מאשנע
Мошни, Yкраïна
Kiev War Memorial(photo by richard L baum)
Moshny is located in the Cherkassy Raion (district) of Cherkasy Oblast (Province), Ukraine. Prior to World War I,
Moshny was part of Kiev Province.
Its map coordinates are 49° 31' north latitude and 31° 43' 38" east longitude.
Mapquest
Pre-Holocaust Jewish population: 68
Name Variants: Moshny [Russian and Ukrainian]; Moshne [Yiddish]; Dudnitskoye
Moshny is situated sixteen miles west-northwest of Cherkasy, a short distance north of the Vilshanka River,
and about five miles southwest of the Dnieper River.
The Moshny Jewish community was primarily a Hasidic community. Its population in the late eighteenth century
was a mere one-hundred-thirty. By the late nineteenth century the Jewish community had grown to about one-thousand
souls – roughly thirteen percent of the total population of the town.

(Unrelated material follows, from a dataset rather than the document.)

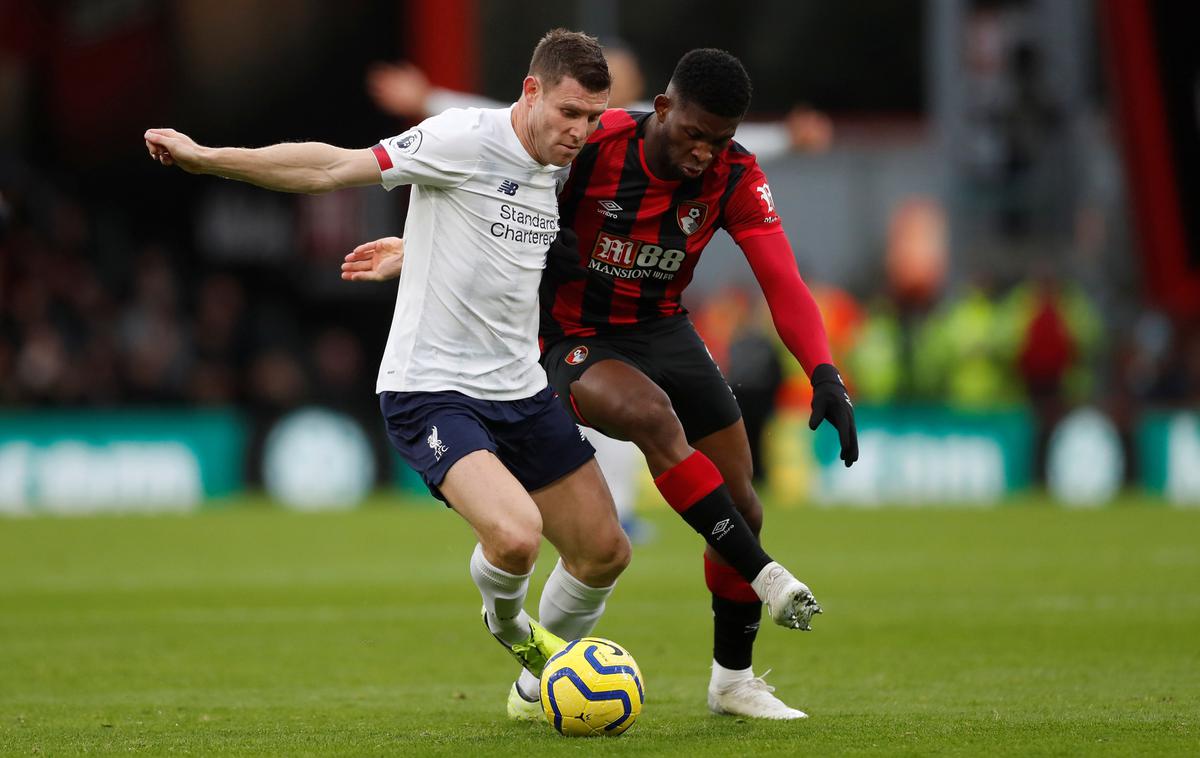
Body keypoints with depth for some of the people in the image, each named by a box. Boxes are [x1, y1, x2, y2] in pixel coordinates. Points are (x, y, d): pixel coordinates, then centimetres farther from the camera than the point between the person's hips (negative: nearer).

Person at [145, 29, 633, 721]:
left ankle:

There were several tragedies, not unique to a Ukrainian Jewish shtetl, that befell the Moshny Jews. A fire in 1881
destroyed sixty Jewish homes. Less than forty years later Moshny, like other shtetls in Poland and Ukraine at that time,
were caught between the waring armies of the Reds and the Whites during the Russian Civil War. August of 1919 saw the Moshny
Jews assaulted by Denikin and his White minions. By 1926, there were a mere sixty-eight Jews left in Moshny –
half its population in 1784. After the Nazi invasion of Ukraine in 1941, not a single Jew remained in Moshny.